Know When to See Your Doctor
While some of the mentioned sleep strategies can be employed on their own, there are times when medical advice is needed. The following three concerns are topics you may want to discuss with your doctor:
- Iron levels – Some people with iron deficiency anemia may experience restless legs syndrome.
- Treatment times – Adjusting the dose of ADHD medication and sleep therapy or the time it’s taken may help make sleep a little easier.
- If sleep problems continue – Sleep disorders—such as sleep apnea and ADHD together, restless legs syndrome, narcolepsy, autism-related sleep conditions, or other medical issues—can cause or contribute to ADHD problems. If you or your child continue to have sleep problems, consult your doctor.
Do ADHD kids sleep less?
Yes. Unfortunately, children and adults with ADHD have a higher prevalence of sleep issues and seldom achieve the right number of hours of sleep for their age. A research study demonstrated that children with ADHD have three times more difficulty falling asleep than other children and often stay awake during the night. This leads to the logical result that 57% of ADHD children’s parents sleep less than six hours a night.
Can ADHD make you tired?
When ADHD is associated with sleep disorders and the symptoms of lack of sleep, then fatigue becomes one of the main problems in children and adults with the condition. Moreover, the two are connected since restlessness leads to even worse attention difficulties.
Do adults with ADHD need more sleep?
ADHD adults usually need an average of eight hours of sleep each night to feel productive and well during the next day. Since patients with ADHD often have a hard time falling asleep or have other sleep problems, they might feel like they need more time to sleep. Sadly, when sleep deprivation develops, ADHD symptoms get worse, and that makes it harder for them to sleep the next night.

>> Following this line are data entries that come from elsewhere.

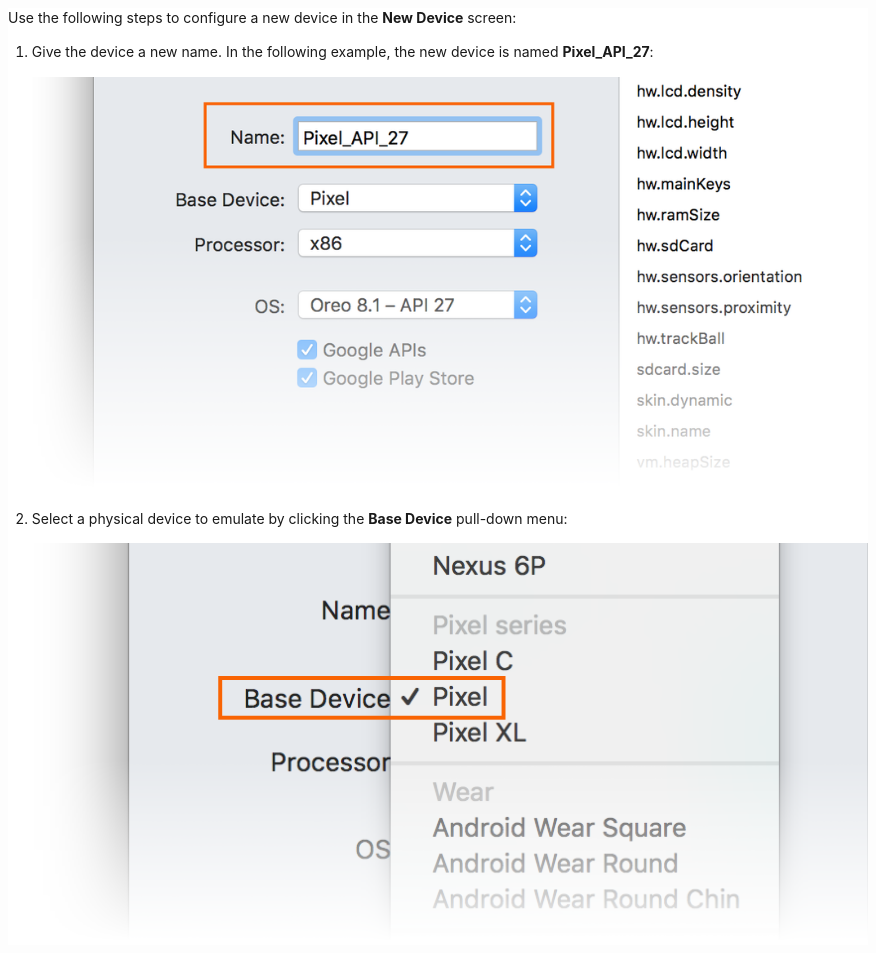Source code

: Use the following steps to configure a new device in the **New Device**
screen:

1. Give the device a new name. In the following example, the new device
   is named **Pixel_API_27**:

   [![Naming the new device](device-manager-images/mac/11-device-name-m76-sml.png)](device-manager-images/mac/11-device-name-m76.png#lightbox)

2. Select a physical device to emulate by clicking the **Base Device**
   pull-down menu:

   [![Selecting the physical device to emulate](device-manager-images/mac/12-device-menu-m76-sml.png)](device-manager-images/mac/12-device-menu-m76.png#lightbox)
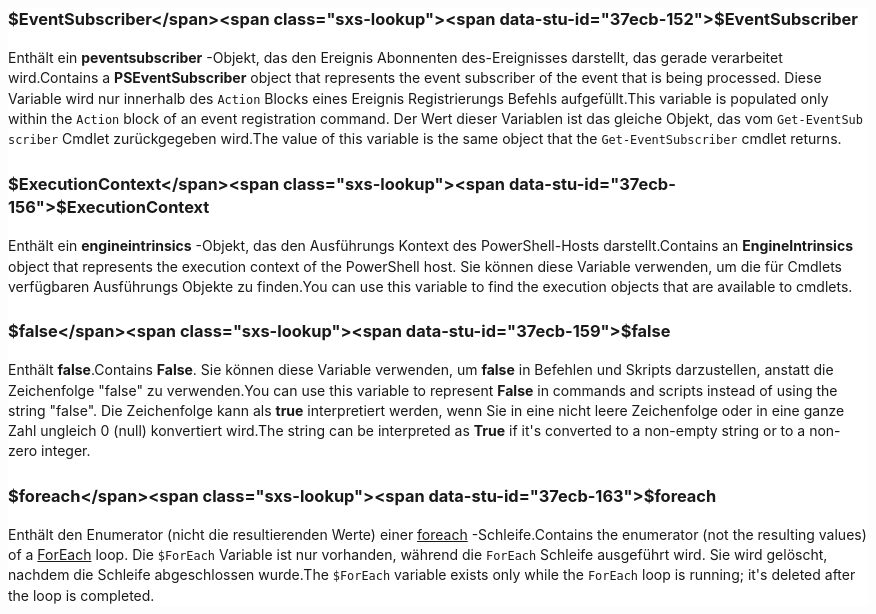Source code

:### <a name="eventsubscriber"></a><span data-ttu-id="37ecb-152">$EventSubscriber</span><span class="sxs-lookup"><span data-stu-id="37ecb-152">$EventSubscriber</span></span>

<span data-ttu-id="37ecb-153">Enthält ein **peventsubscriber** -Objekt, das den Ereignis Abonnenten des-Ereignisses darstellt, das gerade verarbeitet wird.</span><span class="sxs-lookup"><span data-stu-id="37ecb-153">Contains a **PSEventSubscriber** object that represents the event subscriber of the event that is being processed.</span></span> <span data-ttu-id="37ecb-154">Diese Variable wird nur innerhalb des `Action` Blocks eines Ereignis Registrierungs Befehls aufgefüllt.</span><span class="sxs-lookup"><span data-stu-id="37ecb-154">This variable is populated only within the `Action` block of an event registration command.</span></span> <span data-ttu-id="37ecb-155">Der Wert dieser Variablen ist das gleiche Objekt, das vom `Get-EventSubscriber` Cmdlet zurückgegeben wird.</span><span class="sxs-lookup"><span data-stu-id="37ecb-155">The value of this variable is the same object that the `Get-EventSubscriber` cmdlet returns.</span></span>

### <a name="executioncontext"></a><span data-ttu-id="37ecb-156">$ExecutionContext</span><span class="sxs-lookup"><span data-stu-id="37ecb-156">$ExecutionContext</span></span>

<span data-ttu-id="37ecb-157">Enthält ein **engineintrinsics** -Objekt, das den Ausführungs Kontext des PowerShell-Hosts darstellt.</span><span class="sxs-lookup"><span data-stu-id="37ecb-157">Contains an **EngineIntrinsics** object that represents the execution context of the PowerShell host.</span></span> <span data-ttu-id="37ecb-158">Sie können diese Variable verwenden, um die für Cmdlets verfügbaren Ausführungs Objekte zu finden.</span><span class="sxs-lookup"><span data-stu-id="37ecb-158">You can use this variable to find the execution objects that are available to cmdlets.</span></span>

### <a name="false"></a><span data-ttu-id="37ecb-159">$false</span><span class="sxs-lookup"><span data-stu-id="37ecb-159">$false</span></span>

<span data-ttu-id="37ecb-160">Enthält **false**.</span><span class="sxs-lookup"><span data-stu-id="37ecb-160">Contains **False**.</span></span> <span data-ttu-id="37ecb-161">Sie können diese Variable verwenden, um **false** in Befehlen und Skripts darzustellen, anstatt die Zeichenfolge "false" zu verwenden.</span><span class="sxs-lookup"><span data-stu-id="37ecb-161">You can use this variable to represent **False** in commands and scripts instead of using the string "false".</span></span> <span data-ttu-id="37ecb-162">Die Zeichenfolge kann als **true** interpretiert werden, wenn Sie in eine nicht leere Zeichenfolge oder in eine ganze Zahl ungleich 0 (null) konvertiert wird.</span><span class="sxs-lookup"><span data-stu-id="37ecb-162">The string can be interpreted as **True** if it's converted to a non-empty string or to a non-zero integer.</span></span>

### <a name="foreach"></a><span data-ttu-id="37ecb-163">$foreach</span><span class="sxs-lookup"><span data-stu-id="37ecb-163">$foreach</span></span>

<span data-ttu-id="37ecb-164">Enthält den Enumerator (nicht die resultierenden Werte) einer [foreach](about_ForEach.md) -Schleife.</span><span class="sxs-lookup"><span data-stu-id="37ecb-164">Contains the enumerator (not the resulting values) of a [ForEach](about_ForEach.md) loop.</span></span> <span data-ttu-id="37ecb-165">Die `$ForEach` Variable ist nur vorhanden, während die `ForEach` Schleife ausgeführt wird. Sie wird gelöscht, nachdem die Schleife abgeschlossen wurde.</span><span class="sxs-lookup"><span data-stu-id="37ecb-165">The `$ForEach` variable exists only while the `ForEach` loop is running; it's deleted after the loop is completed.</span></span>
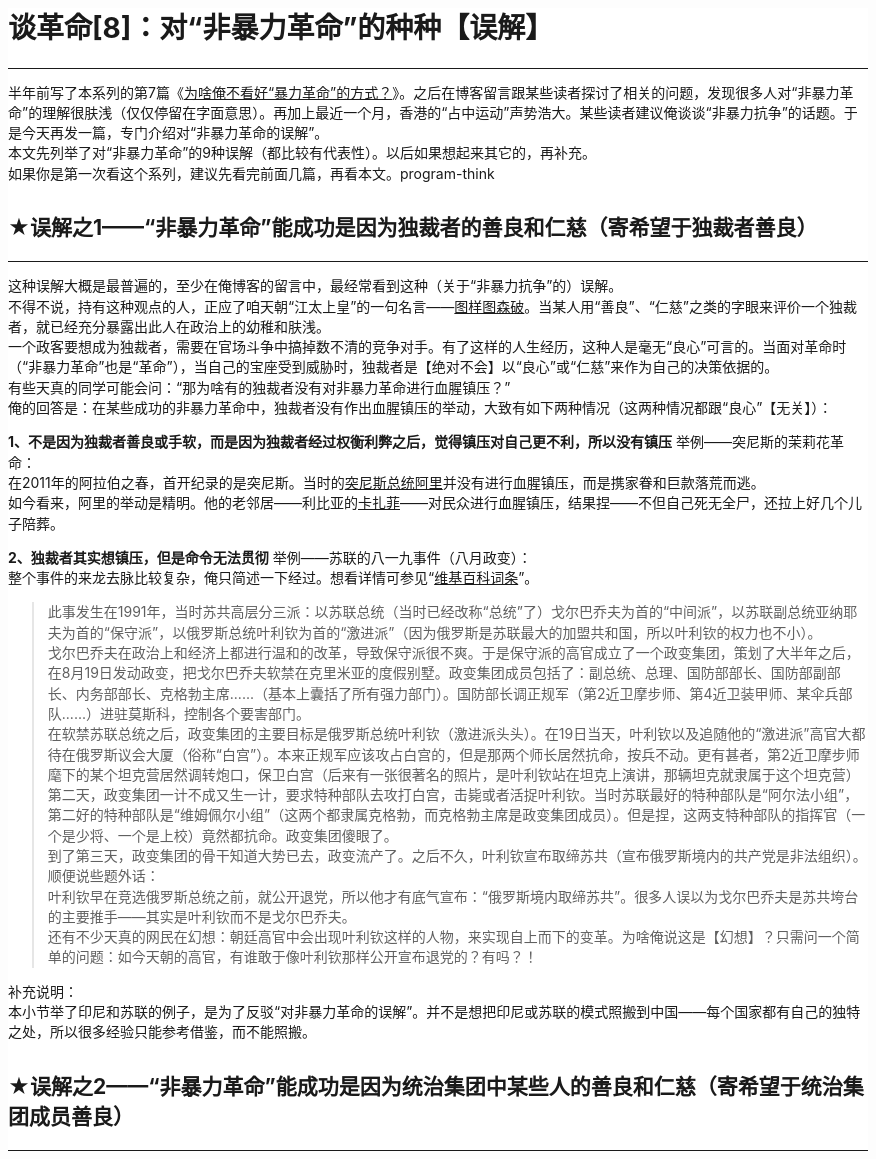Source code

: # 谈革命[8]：对“非暴力革命”的种种【误解】 

-----

 半年前写了本系列的第7篇《[为啥俺不看好“暴力革命”的方式？](https://program-think.blogspot.com/2014/03/revolution-7.html)》。之后在博客留言跟某些读者探讨了相关的问题，发现很多人对“非暴力革命”的理解很肤浅（仅仅停留在字面意思）。再加上最近一个月，香港的“占中运动”声势浩大。某些读者建议俺谈谈“非暴力抗争”的话题。于是今天再发一篇，专门介绍对“非暴力革命的误解”。  
 本文先列举了对“非暴力革命”的9种误解（都比较有代表性）。以后如果想起来其它的，再补充。  
 如果你是第一次看这个系列，建议先看完前面几篇，再看本文。program-think  
   
   
 ## ★误解之1——“非暴力革命”能成功是因为独裁者的善良和仁慈（寄希望于独裁者善良）
----------------------------------------

  
 这种误解大概是最普遍的，至少在俺博客的留言中，最经常看到这种（关于“非暴力抗争”的）误解。  
 不得不说，持有这种观点的人，正应了咱天朝“江太上皇”的一句名言——[图样图森破](https://zh.wikiquote.org/wiki/%E6%B1%9F%E6%B3%BD%E6%B0%91)。当某人用“善良”、“仁慈”之类的字眼来评价一个独裁者，就已经充分暴露出此人在政治上的幼稚和肤浅。  
 一个政客要想成为独裁者，需要在官场斗争中搞掉数不清的竞争对手。有了这样的人生经历，这种人是毫无“良心”可言的。当面对革命时（“非暴力革命”也是“革命”），当自己的宝座受到威胁时，独裁者是【绝对不会】以“良心”或“仁慈”来作为自己的决策依据的。  
 有些天真的同学可能会问：“那为啥有的独裁者没有对非暴力革命进行血腥镇压？”  
 俺的回答是：在某些成功的非暴力革命中，独裁者没有作出血腥镇压的举动，大致有如下两种情况（这两种情况都跟“良心”【无关】）：  
   
 **1、不是因为独裁者善良或手软，而是因为独裁者经过权衡利弊之后，觉得镇压对自己更不利，所以没有镇压** 
 举例——突尼斯的茉莉花革命：  
 在2011年的阿拉伯之春，首开纪录的是突尼斯。当时的[突尼斯总统阿里](https://zh.wikipedia.org/wiki/%E5%AE%B0%E5%9B%A0%C2%B7%E9%98%BF%E6%AF%94%E4%B8%81%C2%B7%E6%9C%AC%C2%B7%E9%98%BF%E9%87%8C)并没有进行血腥镇压，而是携家眷和巨款落荒而逃。  
 如今看来，阿里的举动是精明。他的老邻居——利比亚的[卡扎菲](https://zh.wikipedia.org/wiki/%E7%A9%86%E9%98%BF%E8%BF%88%E5%B0%94%C2%B7%E5%8D%A1%E6%89%8E%E8%8F%B2)——对民众进行血腥镇压，结果捏——不但自己死无全尸，还拉上好几个儿子陪葬。  
   
 **2、独裁者其实想镇压，但是命令无法贯彻** 
 举例——苏联的八一九事件（八月政变）：  
 整个事件的来龙去脉比较复杂，俺只简述一下经过。想看详情可参见“[维基百科词条](https://zh.wikipedia.org/wiki/%E5%85%AB%E4%B8%80%E4%B9%9D%E4%BA%8B%E4%BB%B6)”。  
 
>  此事发生在1991年，当时苏共高层分三派：以苏联总统（当时已经改称“总统”了）戈尔巴乔夫为首的“中间派”，以苏联副总统亚纳耶夫为首的“保守派”，以俄罗斯总统叶利钦为首的“激进派”（因为俄罗斯是苏联最大的加盟共和国，所以叶利钦的权力也不小）。  
>  戈尔巴乔夫在政治上和经济上都进行温和的改革，导致保守派很不爽。于是保守派的高官成立了一个政变集团，策划了大半年之后，在8月19日发动政变，把戈尔巴乔夫软禁在克里米亚的度假别墅。政变集团成员包括了：副总统、总理、国防部部长、国防部副部长、内务部部长、克格勃主席......（基本上囊括了所有强力部门）。国防部长调正规军（第2近卫摩步师、第4近卫装甲师、某伞兵部队......）进驻莫斯科，控制各个要害部门。  
>  在软禁苏联总统之后，政变集团的主要目标是俄罗斯总统叶利钦（激进派头头）。在19日当天，叶利钦以及追随他的“激进派”高官大都待在俄罗斯议会大厦（俗称“白宫”）。本来正规军应该攻占白宫的，但是那两个师长居然抗命，按兵不动。更有甚者，第2近卫摩步师麾下的某个坦克营居然调转炮口，保卫白宫（后来有一张很著名的照片，是叶利钦站在坦克上演讲，那辆坦克就隶属于这个坦克营）  
>  第二天，政变集团一计不成又生一计，要求特种部队去攻打白宫，击毙或者活捉叶利钦。当时苏联最好的特种部队是“阿尔法小组”，第二好的特种部队是“维姆佩尔小组”（这两个都隶属克格勃，而克格勃主席是政变集团成员）。但是捏，这两支特种部队的指挥官（一个是少将、一个是上校）竟然都抗命。政变集团傻眼了。  
>  到了第三天，政变集团的骨干知道大势已去，政变流产了。之后不久，叶利钦宣布取缔苏共（宣布俄罗斯境内的共产党是非法组织）。 顺便说些题外话：  
 叶利钦早在竞选俄罗斯总统之前，就公开退党，所以他才有底气宣布：“俄罗斯境内取缔苏共”。很多人误以为戈尔巴乔夫是苏共垮台的主要推手——其实是叶利钦而不是戈尔巴乔夫。  
 还有不少天真的网民在幻想：朝廷高官中会出现叶利钦这样的人物，来实现自上而下的变革。为啥俺说这是【幻想】？只需问一个简单的问题：如今天朝的高官，有谁敢于像叶利钦那样公开宣布退党的？有吗？！  
   
 补充说明：  
 本小节举了印尼和苏联的例子，是为了反驳“对非暴力革命的误解”。并不是想把印尼或苏联的模式照搬到中国——每个国家都有自己的独特之处，所以很多经验只能参考借鉴，而不能照搬。  
   
   
 ## ★误解之2——“非暴力革命”能成功是因为统治集团中某些人的善良和仁慈（寄希望于统治集团成员善良）
------------------------------------------------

Children who have ADHD and sleep issues may have similar symptoms, such as inattention, overactivity, and anxiety. The interaction between these two conditions is significant and may be misdiagnosed as their symptoms can overlap. Less sleep or the lack of good, quality sleep are often problems for children and adults living with ADHD.
Sleep is essential for the ability to focus and concentrate. When it comes to overall mood, health, and well-being, many children and adults with ADHD still don’t get the sleep they need. Because of the ways ADHD and sleep issues interact, the symptoms and signs of ADHD can worsen throughout the day.